What are the Symptoms of Peripheral Arterial Disease?
Your peripheral arteries are the vessels that carry blood away from your heart and toward the outer areas of your body. If you have peripheral arterial disease (PAD), the disease narrows your arteries, making it more difficult for your heart to pump oxygenating, nourishing blood to your legs, arms, head, and digestive organs. Depending on which arteries are affected by PAD, you could be at increased risk for:
● Stroke
● Heart disease
● Heart attack
● Gangrene
● Limb amputation
The good news is that a vascular surgeon can easily diagnose and treat PAD if you’re having symptoms of the disease, or if you’re at risk for developing PAD. Ellis A. Tinsley, MD, FACS, FSVS, an expert vascular and general surgeon, has extensive experience screening for, diagnosing, and treating PAD at Tinsley Surgical in Wilmington, North Carolina.
Why you get PAD
Peripheral arterial disease is a type of atherosclerosis. Atherosclerosis occurs when a substance called plaque builds up in your arteries and hardens. Plaque is composed of:
● Cholesterol
● Fat
● Calcium
● Fibrous tissue
● Other substances in your blood
When plaque builds up and hardens over time, it constricts the opening in your arteries. Just as a clogged drain makes it hard for water to flow, plaque-clogged arteries make it harder for your blood to flow. You’re at increased risk for PAD if you:
● Smoke
● Have high cholesterol
● Have diabetes
● Have high blood pressure
● Are obese (i.e., BMI over 30)
● Are over 70 years old
African Americans are more likely than any other ethnic group to develop PAD. You also have an increased risk for PAD if someone in your family had it.
What it feels like when you have PAD
Unfortunately, PAD often doesn’t have any symptoms at all. That’s why it’s important to get screened if you’re over age 70, or if you’re younger and have risk factors for PAD. If you do have symptoms, they could easily be mistaken for another condition, or dismissed as the
“normal” aches and pains of getting older.
Because PAD affects your circulation — particularly in your lower body — you might notice changes in the appearance or feel of your legs and feet.

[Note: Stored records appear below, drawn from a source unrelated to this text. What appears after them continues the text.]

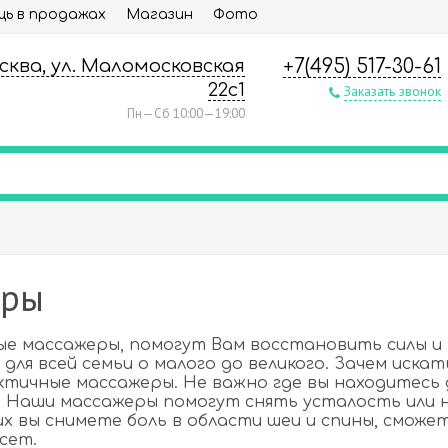
ь в продажах
Магазин
Фото
осква, ул. Маломосковская
+7(495) 517-30-61
22с1
Заказать звонок
Пн—Сб 10:00—19:00
еры
ые массажеры, помогут Вам восстановить силы и
для всей семьи о малого до великого. Зачем иска
тичные массажеры. Не важно где вы находитесь д
 Наши массажеры помогут снять усталость или н
х вы снимете боль в области шеи и спины, смож
сет.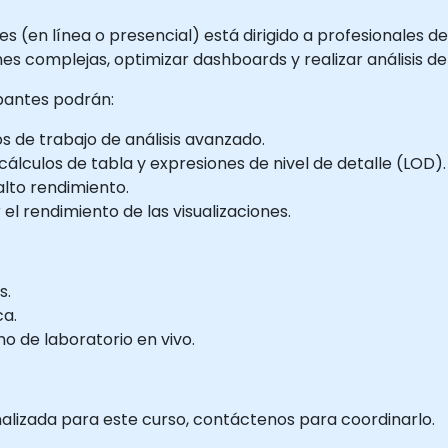
s (en línea o presencial) está dirigido a profesionales 
ones complejas, optimizar dashboards y realizar análisis 
ipantes podrán:
os de trabajo de análisis avanzado.
álculos de tabla y expresiones de nivel de detalle (LOD).
alto rendimiento.
l rendimiento de las visualizaciones.
s.
ca.
 de laboratorio en vivo.
nalizada para este curso, contáctenos para coordinarlo.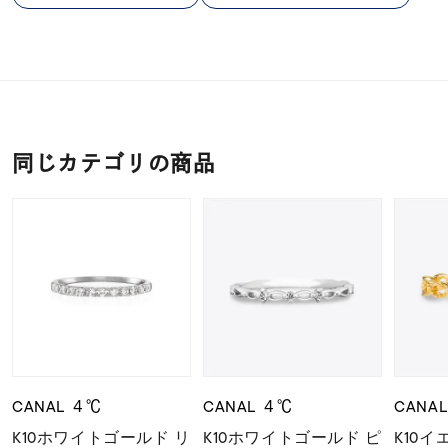
同じカテゴリの商品
CANAL ４℃
CANAL ４℃
CANA
K10ホワイトゴールド リ
K10ホワイトゴールド ピ
K10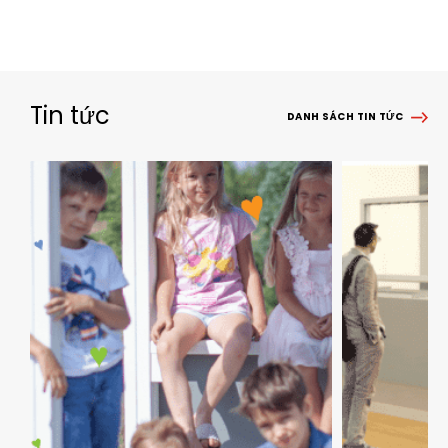
Tin tức
DANH SÁCH TIN TỨC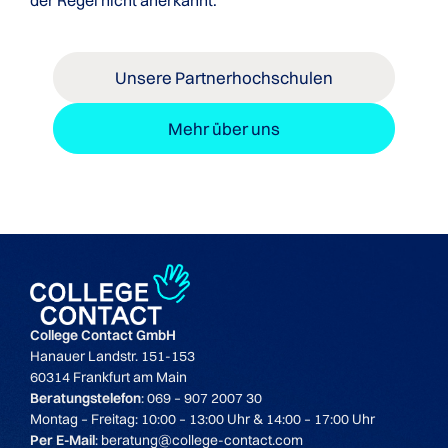
der Regel nicht anerkannt.
Unsere Partnerhochschulen
Mehr über uns
College Contact GmbH
Hanauer Landstr. 151-153
60314 Frankfurt am Main
Beratungstelefon
: 069 – 907 2007 30
Montag – Freitag: 10:00 – 13:00 Uhr & 14:00 – 17:00 Uhr
Per E-Mail
: beratung@college-contact.com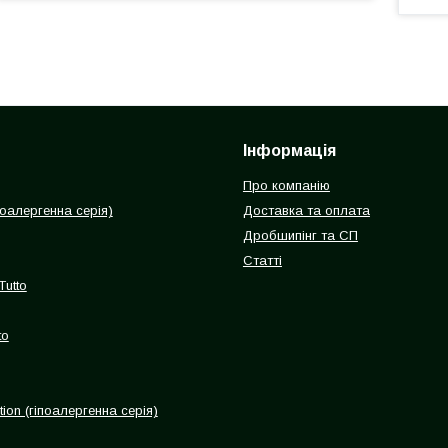
Інформація
Про компанію
іпоалергенна серія)
Доставка та оплата
Дробшипінг та СП
Статті
Tutto
to
ion (гіпоалергенна серія)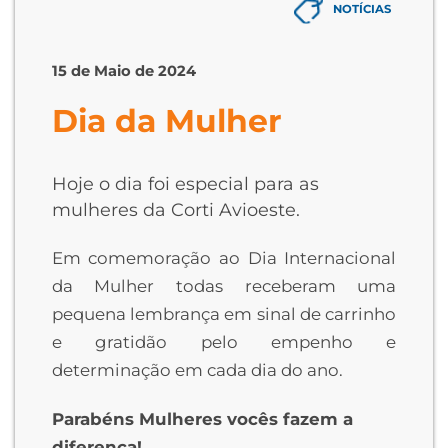
NOTÍCIAS
15 de Maio de 2024
Dia da Mulher
Hoje o dia foi especial para as
mulheres da Corti Avioeste.
Em comemoração ao Dia Internacional
da Mulher todas receberam uma
pequena lembrança em sinal de carrinho
e gratidão pelo empenho e
determinação em cada dia do ano.
Parabéns Mulheres vocês fazem a
diferença!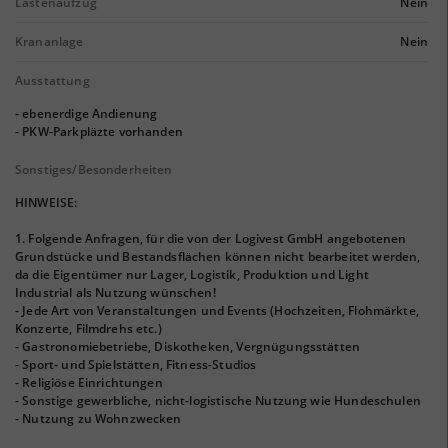
Lastenaufzug
Nein
Krananlage
Nein
Ausstattung
- ebenerdige Andienung
- PKW-Parkpläzte vorhanden
Sonstiges/Besonderheiten
HINWEISE:
1. Folgende Anfragen, für die von der Logivest GmbH angebotenen
Grundstücke und Bestandsflächen können nicht bearbeitet werden,
da die Eigentümer nur Lager, Logistik, Produktion und Light
Industrial als Nutzung wünschen!
- Jede Art von Veranstaltungen und Events (Hochzeiten, Flohmärkte,
Konzerte, Filmdrehs etc.)
- Gastronomiebetriebe, Diskotheken, Vergnügungsstätten
- Sport- und Spielstätten, Fitness-Studios
- Religiöse Einrichtungen
- Sonstige gewerbliche, nicht-logistische Nutzung wie Hundeschulen
- Nutzung zu Wohnzwecken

Classic symptoms of PAD include:
● Claudication (i.e., pain while walking or exercising)
● Pain in calf muscle
● Weak or numb legs or feet
● One leg colder than the other
● Bluish or shiny skin
● Less hair on legs
● Slow-growing or discolored toenails
● Weak pulse in legs
● Slow-healing wounds on legs and feet
Men with PAD may have trouble getting or achieving an erection. If you do have PAD symptoms and don’t get treatment, they may worsen to the point where the pain keeps you up at night.
No symptoms? Get screened
Even if you don’t have symptoms of PAD, you should be screened regularly if you’re over 70 and don’t have risk factors or symptoms; over 50 and have a history of smoking or diabetes; or under 50 and have diabetes along with at least one other risk factor. Though untreated PAD puts you at risk for heart disease, stroke, and limb amputation, when Dr. Tinsley catches it early enough, he can treat it and stop its progression. You may even be able to control and reverse your PAD through lifestyle changes.
Screening is easy, whether you have symptoms or not
At Tinsley Surgical, Dr. Tinsley evaluates you for PAD by first conducting a thorough physical examination, where he looks for changes in your skin and other signs of disease. He also compares the blood pressure in your legs and feet to that in your arm. If they’re the same you don’t have PAD, but if your blood pressure is lower in your legs, you probably have PAD.
If he suspects PAD, he may evaluate how well your blood is flowing and identify any blockages through a Doppler ultrasound test. He may also perform angiography by injecting a dye into your legs or another area that makes it easier to watch your blood flowing through your veins.
He could also perform a procedure called catheter angiography that combines diagnosis with treatment. If you need catheter angiography, Dr. Tinsley can perform it in the hospital or at his office. He gives you a mild sedative while he surgically inserts the catheter (i.e., a thin tube) into your groin area.
Once he’s placed the catheter, he injects a contrast dye through the tube. He then uses low-dose X-rays to evaluate the blockage in your arteries. He can unblock and repair damaged arteries, and also place a stent, if necessary, that keeps your artery open so your blood can flow freely again.